THE PROBLEM>
Your copy must hold all of the data below, unchanged and without images.

[Point tracking data]
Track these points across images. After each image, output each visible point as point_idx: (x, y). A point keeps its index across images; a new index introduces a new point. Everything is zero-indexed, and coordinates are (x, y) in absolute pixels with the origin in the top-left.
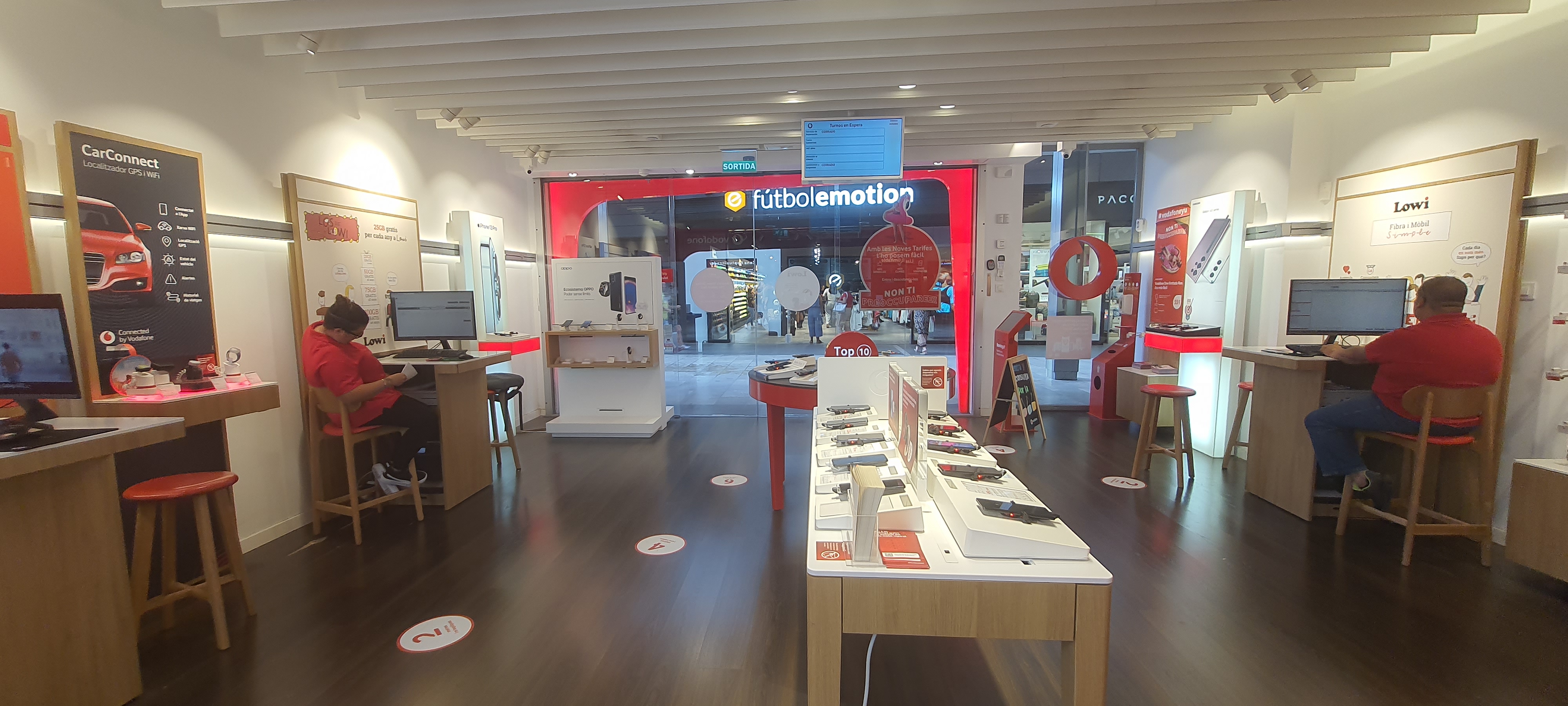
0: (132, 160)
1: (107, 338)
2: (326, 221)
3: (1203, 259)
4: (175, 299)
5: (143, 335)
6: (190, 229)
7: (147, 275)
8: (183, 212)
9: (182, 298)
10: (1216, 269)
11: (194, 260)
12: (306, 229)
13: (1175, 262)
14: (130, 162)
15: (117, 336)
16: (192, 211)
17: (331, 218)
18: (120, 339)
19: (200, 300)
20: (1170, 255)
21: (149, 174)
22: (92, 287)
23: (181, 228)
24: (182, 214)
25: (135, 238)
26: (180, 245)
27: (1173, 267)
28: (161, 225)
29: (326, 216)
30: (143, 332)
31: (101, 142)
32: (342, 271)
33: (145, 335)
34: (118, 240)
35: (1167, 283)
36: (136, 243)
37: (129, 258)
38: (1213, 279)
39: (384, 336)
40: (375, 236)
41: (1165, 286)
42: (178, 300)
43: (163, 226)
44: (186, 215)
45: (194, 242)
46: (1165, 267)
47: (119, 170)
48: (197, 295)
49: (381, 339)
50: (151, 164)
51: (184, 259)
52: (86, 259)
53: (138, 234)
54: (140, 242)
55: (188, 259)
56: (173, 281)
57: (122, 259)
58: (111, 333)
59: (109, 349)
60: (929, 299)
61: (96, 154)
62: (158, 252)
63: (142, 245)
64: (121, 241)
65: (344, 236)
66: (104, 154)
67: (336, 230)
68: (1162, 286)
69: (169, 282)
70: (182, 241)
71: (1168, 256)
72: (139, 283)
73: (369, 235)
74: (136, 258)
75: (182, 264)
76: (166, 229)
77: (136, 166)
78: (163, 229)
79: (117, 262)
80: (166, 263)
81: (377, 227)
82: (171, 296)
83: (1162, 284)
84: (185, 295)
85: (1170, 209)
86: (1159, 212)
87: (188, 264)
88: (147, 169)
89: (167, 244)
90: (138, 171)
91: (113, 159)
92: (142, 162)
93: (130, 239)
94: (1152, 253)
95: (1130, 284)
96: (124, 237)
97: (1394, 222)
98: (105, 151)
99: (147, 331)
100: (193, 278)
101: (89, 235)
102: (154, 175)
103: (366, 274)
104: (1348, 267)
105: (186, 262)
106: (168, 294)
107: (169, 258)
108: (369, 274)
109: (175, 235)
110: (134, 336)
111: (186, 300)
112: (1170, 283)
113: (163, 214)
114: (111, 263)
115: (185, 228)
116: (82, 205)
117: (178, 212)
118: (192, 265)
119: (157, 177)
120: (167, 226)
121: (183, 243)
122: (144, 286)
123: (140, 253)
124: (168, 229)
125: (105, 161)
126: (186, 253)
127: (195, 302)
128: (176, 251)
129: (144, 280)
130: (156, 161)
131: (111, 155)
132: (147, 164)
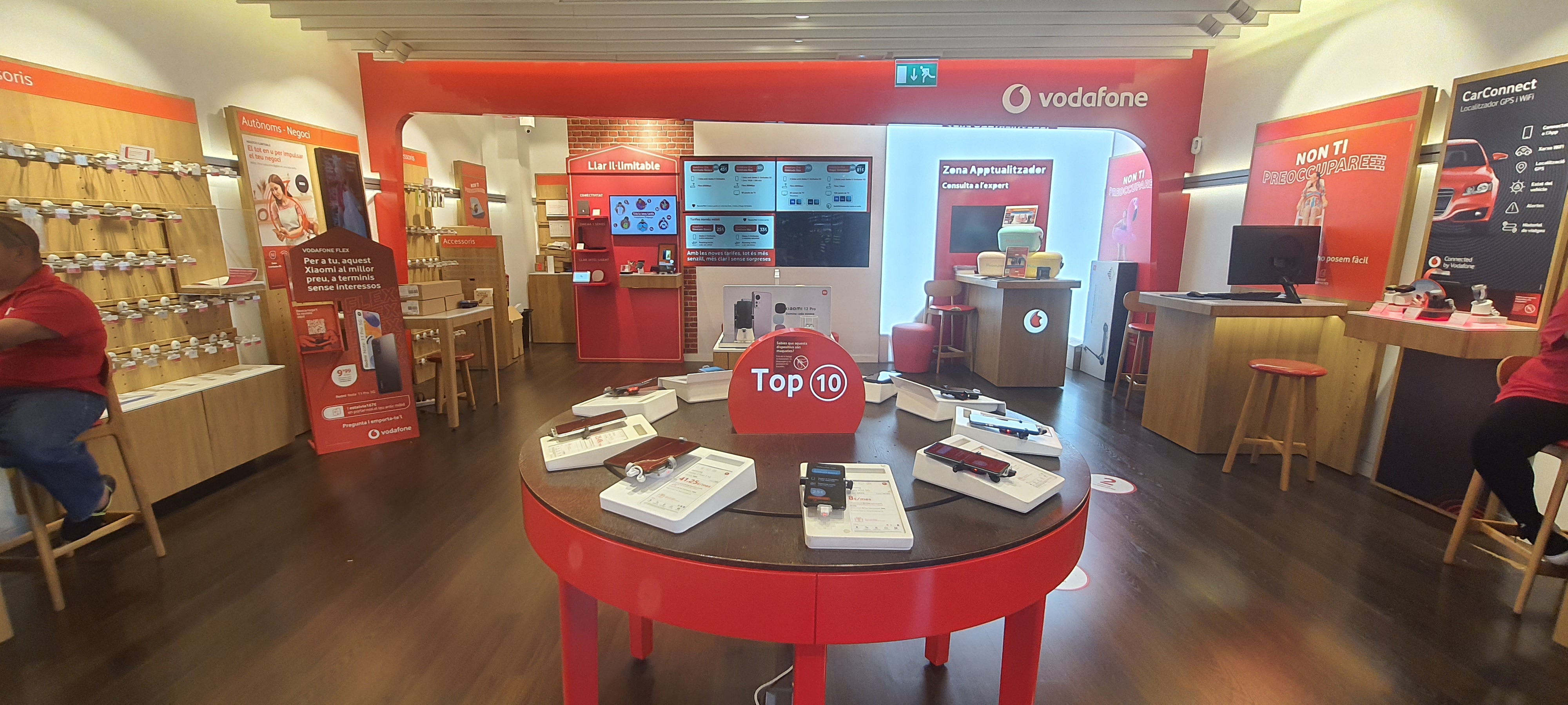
0: (1505, 90)
1: (1435, 262)
4: (1511, 229)
5: (1465, 263)
6: (1556, 147)
7: (1488, 205)
8: (1551, 130)
9: (1520, 228)
11: (1551, 183)
14: (1505, 93)
15: (1443, 261)
18: (1444, 264)
19: (1543, 231)
21: (1523, 98)
22: (1436, 219)
23: (1544, 149)
24: (1550, 132)
25: (1487, 170)
26: (1537, 169)
28: (1520, 150)
30: (1466, 260)
31: (1478, 85)
33: (1468, 263)
34: (1471, 173)
36: (1487, 173)
37: (1476, 189)
42: (1515, 230)
44: (1556, 132)
45: (1557, 162)
47: (1492, 104)
48: (1540, 225)
50: (1527, 86)
51: (1537, 184)
52: (1439, 194)
53: (1494, 165)
54: (1491, 173)
55: (1542, 184)
56: (1514, 210)
57: (1470, 191)
58: (1438, 259)
59: (1432, 271)
61: (1476, 97)
62: (1506, 179)
63: (1493, 175)
64: (1474, 175)
66: (1481, 95)
69: (1510, 211)
70: (1541, 164)
72: (1477, 213)
74: (1483, 188)
75: (1532, 190)
76: (1525, 154)
77: (1503, 96)
78: (1522, 154)
79: (1464, 195)
80: (1513, 191)
82: (1507, 226)
84: (1525, 225)
87: (1540, 190)
88: (1524, 93)
89: (1520, 170)
90: (1510, 99)
91: (1489, 96)
92: (1518, 88)
93: (1483, 171)
96: (1475, 171)
98: (1484, 91)
99: (1470, 260)
100: (1542, 206)
101: (1448, 173)
102: (1527, 98)
105: (1539, 187)
106: (1505, 223)
107: (1517, 185)
109: (1531, 160)
110: (1457, 263)
111: (1524, 231)
113: (1527, 138)
114: (1458, 193)
115: (1550, 148)
116: (1449, 148)
117: (1545, 131)
118: (1545, 189)
119: (1531, 98)
120: (1527, 150)
121: (1541, 166)
122: (1483, 216)
123: (1488, 183)
124: (1527, 153)
125: (1482, 100)
126: (1540, 177)
127: (1535, 233)
128: (1529, 177)
129: (1484, 211)
130: (1534, 81)
131: (1488, 93)
132: (1522, 89)
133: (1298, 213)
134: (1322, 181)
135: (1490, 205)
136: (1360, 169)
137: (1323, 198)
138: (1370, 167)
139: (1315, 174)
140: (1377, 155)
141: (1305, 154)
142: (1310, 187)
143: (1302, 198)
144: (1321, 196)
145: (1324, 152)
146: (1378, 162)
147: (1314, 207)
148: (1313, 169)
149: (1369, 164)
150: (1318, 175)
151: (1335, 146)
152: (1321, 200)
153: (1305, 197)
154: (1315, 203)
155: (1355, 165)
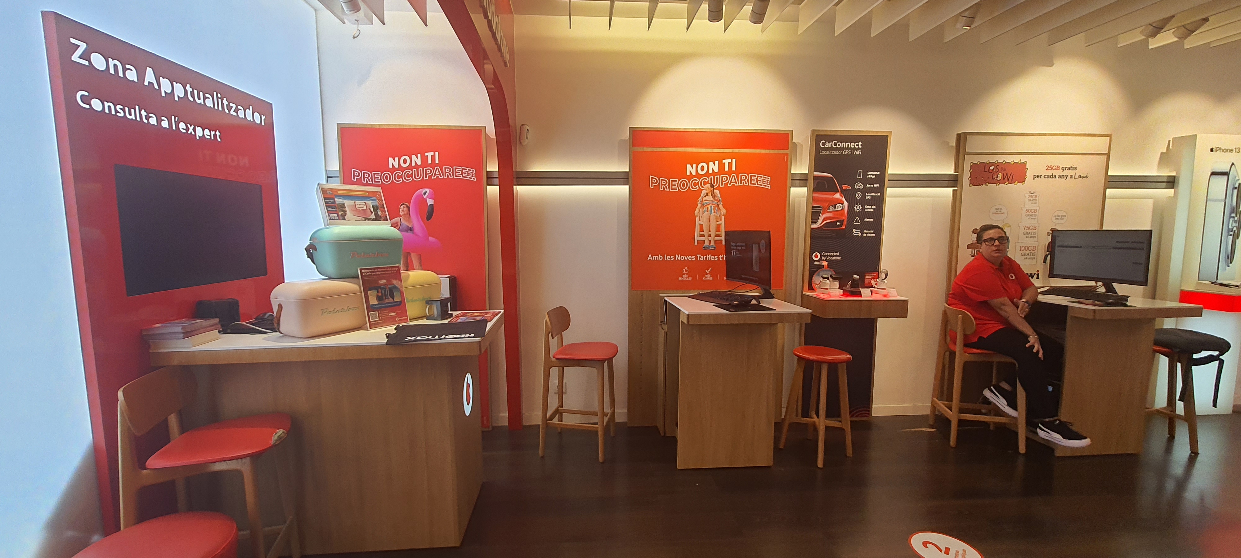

TASK SOLUTION>
Track these points across images. After each image, output each visible point as point_idx: (x, y). A point keeps its index across images; a new index introduces a new point. Everything is zero-indexed, and coordinates are (x, y) in absolute pixels with the origin in the top-left.
0: (132, 160)
1: (107, 338)
2: (326, 221)
3: (1203, 259)
4: (175, 299)
5: (143, 335)
6: (190, 229)
7: (147, 275)
8: (183, 212)
9: (182, 298)
10: (1216, 269)
11: (194, 260)
12: (306, 229)
13: (1175, 262)
14: (130, 162)
15: (117, 336)
16: (192, 211)
17: (331, 218)
18: (120, 339)
19: (200, 300)
20: (1170, 255)
21: (149, 174)
22: (92, 287)
23: (181, 228)
24: (182, 214)
25: (135, 238)
26: (180, 245)
27: (1173, 267)
28: (161, 225)
29: (326, 216)
30: (143, 332)
31: (101, 142)
32: (342, 271)
33: (145, 335)
34: (118, 240)
35: (1167, 283)
36: (136, 243)
37: (129, 258)
38: (1213, 279)
39: (384, 336)
40: (375, 236)
41: (1165, 286)
42: (178, 300)
43: (163, 226)
44: (186, 215)
45: (194, 242)
46: (1165, 267)
47: (119, 170)
48: (197, 295)
49: (381, 339)
50: (151, 164)
51: (184, 259)
52: (86, 259)
53: (138, 234)
54: (140, 242)
55: (188, 259)
56: (173, 281)
57: (122, 259)
58: (111, 333)
59: (109, 349)
60: (929, 299)
61: (96, 154)
62: (158, 252)
63: (142, 245)
64: (121, 241)
65: (344, 236)
66: (104, 154)
67: (336, 230)
68: (1162, 286)
69: (169, 282)
70: (182, 241)
71: (1168, 256)
72: (139, 283)
73: (369, 235)
74: (136, 258)
75: (182, 264)
76: (166, 229)
77: (136, 166)
78: (163, 229)
79: (117, 262)
80: (166, 263)
81: (377, 227)
82: (171, 296)
83: (1162, 284)
84: (185, 295)
85: (1170, 209)
86: (1159, 212)
87: (188, 264)
88: (147, 169)
89: (167, 244)
90: (138, 171)
91: (113, 159)
92: (142, 162)
93: (130, 239)
94: (1152, 253)
95: (1130, 284)
96: (124, 237)
97: (1394, 222)
98: (105, 151)
99: (147, 331)
100: (193, 278)
101: (89, 235)
102: (154, 175)
103: (366, 274)
104: (1348, 267)
105: (186, 262)
106: (168, 294)
107: (169, 258)
108: (369, 274)
109: (175, 235)
110: (134, 336)
111: (186, 300)
112: (1170, 283)
113: (163, 214)
114: (111, 263)
115: (185, 228)
116: (82, 205)
117: (178, 212)
118: (192, 265)
119: (157, 177)
120: (167, 226)
121: (183, 243)
122: (144, 286)
123: (140, 253)
124: (168, 229)
125: (105, 161)
126: (186, 253)
127: (195, 302)
128: (176, 251)
129: (144, 280)
130: (156, 161)
131: (111, 155)
132: (147, 164)
0: (1505, 90)
1: (1435, 262)
4: (1511, 229)
5: (1465, 263)
6: (1556, 147)
7: (1488, 205)
8: (1551, 130)
9: (1520, 228)
11: (1551, 183)
14: (1505, 93)
15: (1443, 261)
18: (1444, 264)
19: (1543, 231)
21: (1523, 98)
22: (1436, 219)
23: (1544, 149)
24: (1550, 132)
25: (1487, 170)
26: (1537, 169)
28: (1520, 150)
30: (1466, 260)
31: (1478, 85)
33: (1468, 263)
34: (1471, 173)
36: (1487, 173)
37: (1476, 189)
42: (1515, 230)
44: (1556, 132)
45: (1557, 162)
47: (1492, 104)
48: (1540, 225)
50: (1527, 86)
51: (1537, 184)
52: (1439, 194)
53: (1494, 165)
54: (1491, 173)
55: (1542, 184)
56: (1514, 210)
57: (1470, 191)
58: (1438, 259)
59: (1432, 271)
61: (1476, 97)
62: (1506, 179)
63: (1493, 175)
64: (1474, 175)
66: (1481, 95)
69: (1510, 211)
70: (1541, 164)
72: (1477, 213)
74: (1483, 188)
75: (1532, 190)
76: (1525, 154)
77: (1503, 96)
78: (1522, 154)
79: (1464, 195)
80: (1513, 191)
82: (1507, 226)
84: (1525, 225)
87: (1540, 190)
88: (1524, 93)
89: (1520, 170)
90: (1510, 99)
91: (1489, 96)
92: (1518, 88)
93: (1483, 171)
96: (1475, 171)
98: (1484, 91)
99: (1470, 260)
100: (1542, 206)
101: (1448, 173)
102: (1527, 98)
105: (1539, 187)
106: (1505, 223)
107: (1517, 185)
109: (1531, 160)
110: (1457, 263)
111: (1524, 231)
113: (1527, 138)
114: (1458, 193)
115: (1550, 148)
116: (1449, 148)
117: (1545, 131)
118: (1545, 189)
119: (1531, 98)
120: (1527, 150)
121: (1541, 166)
122: (1483, 216)
123: (1488, 183)
124: (1527, 153)
125: (1482, 100)
126: (1540, 177)
127: (1535, 233)
128: (1529, 177)
129: (1484, 211)
130: (1534, 81)
131: (1488, 93)
132: (1522, 89)
133: (1298, 213)
134: (1322, 181)
135: (1490, 205)
136: (1360, 169)
137: (1323, 198)
138: (1370, 167)
139: (1315, 174)
140: (1377, 155)
141: (1305, 154)
142: (1310, 187)
143: (1302, 198)
144: (1321, 196)
145: (1324, 152)
146: (1378, 162)
147: (1314, 207)
148: (1313, 169)
149: (1369, 164)
150: (1318, 175)
151: (1335, 146)
152: (1321, 200)
153: (1305, 197)
154: (1315, 203)
155: (1355, 165)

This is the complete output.